Source passage –
* BEGIN *

Plaintiffs request judicial notice of the following documents: Exhibit 1: The City's Resolution No. 311500 passed on January 11, 2018; Exhibit 2: The City's Resolution No. 311537 passed on February 7, 2018; Exhibit 3: The City's Resolution No. 312218 passed on March 1, 2019; Exhibit 4: The City's Resolution No. 311635 passed on April 19, 2018; Exhibit 5: The City's Resolution No. 312485 passed on April 19, 2018; Exhibit 6: The City's Resolution No. 312600 passed on August 15, 2019; Exhibit 7: The City's Resolution No. 312602 passed on August 15, 2019; Exhibit 8: Minute Order passed by the County Board of Supervisors’ on July 24, 2019 meeting; Exhibit 9: Initial California Environmental Quality Assurance report for the County's construction of the Southeastern San Diego Live Well Center; Exhibit 10: Board Minutes of the County's March 12, 2019 meeting; and Exhibit 11: The City's 2018 Annual Housing Inventory Report. (Doc. No. 35-2.)

However, the Court does not rely on these documents in reaching its conclusion below. Accordingly, the Court DENIES as moot both the City's and Plaintiffs’ requests for judicial notice.

* END *

Given information –
* BEGIN *

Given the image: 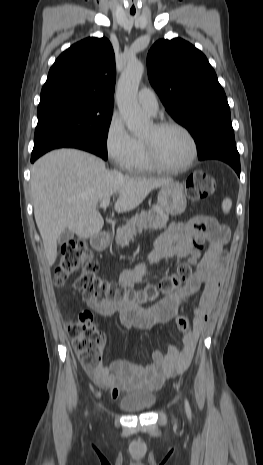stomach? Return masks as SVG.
Masks as SVG:
<instances>
[{
  "label": "stomach",
  "instance_id": "0dacf381",
  "mask_svg": "<svg viewBox=\"0 0 263 465\" xmlns=\"http://www.w3.org/2000/svg\"><path fill=\"white\" fill-rule=\"evenodd\" d=\"M158 204L167 214H182L187 206L183 185L178 182H172L162 186L158 193Z\"/></svg>",
  "mask_w": 263,
  "mask_h": 465
}]
</instances>
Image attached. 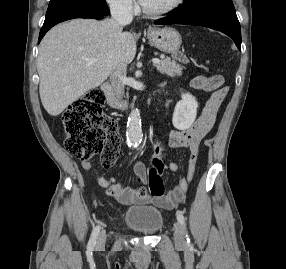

* END *

Tasks to complete –
(A) Write out everything in the judicial notice passage from "However, the Court" down to "for judicial notice.".
(B) Continue the passage on the requests for judicial notice, starting right after its last sentence.

Per-task answers –
(A)
However, the Court does not rely on these documents in reaching its conclusion below. Accordingly, the Court DENIES as moot both the City's and Plaintiffs’ requests for judicial notice.

(B)
ii. Standing

The City argues that Plaintiffs do not have standing because they have not alleged a concrete and particularized injury traceable to the challenged conduct. (Doc. No. 27 at 12.) To demonstrate Article III standing under the United States Constitution, "[a] plaintiff must allege personal injury fairly traceable to defendant's allegedly unlawful conduct and likely to be redressed by the requested relief." Allen v. Wright , 468 U.S. 737, 751, 104 S.Ct. 3315, 82 L.Ed.2d 556 (1984), overruled on other grounds in Lexmark Int'l, Inc. v. Static Control Components, Inc. , 572 U.S. 118, 134 S. Ct. 1377, 188 L.Ed.2d 392 (2014) ; see also Raines v. Byrd , 521 U.S. 811 818–19, 117 S.Ct. 2312, 138 L.Ed.2d 849 (1997).

Plaintiffs assert that they do in fact have standing because they are local residents of the communities that are being adversely affected by the City's concentration of poverty. The Court agrees that Plaintiffs have standing. "[A] congressional intent to define standing as broadly as is permitted by Article III of the Constitution." Trafficante , 409 U.S. at 209, 93 S.Ct. 364 ; see also Havens Realty Corp. v. Coleman , 455 U.S. 363, 372, 102 S.Ct. 1114, 71 L.Ed.2d 214 (1982) (courts are prevented from "creat[ing] prudential barriers to standing" in FHA suits.) "[T]he proponents of the legislation emphasized that those who were not the direct objects of discrimination had an interest in ensuring fair housing, as they too suffered." Trafficante , 409 U.S. at 210, 93 S.Ct. 364. Furthermore, the Supreme Court has recognized that an entire community had standing to challenge realtors under the FHA because "[t]he adverse consequences attendant upon a ‘changing’ neighborhood can be profound." Gladstone Realtors v. Village of Bellwood , 441 U.S. 91, 99, 99 S.Ct. 1601, 60 L.Ed.2d 66 (1979). Here, just as in Bellwood , Plaintiffs have alleged that they are residents of the Affected Communities and have alleged that their communities are suffering from the City's alleged violations.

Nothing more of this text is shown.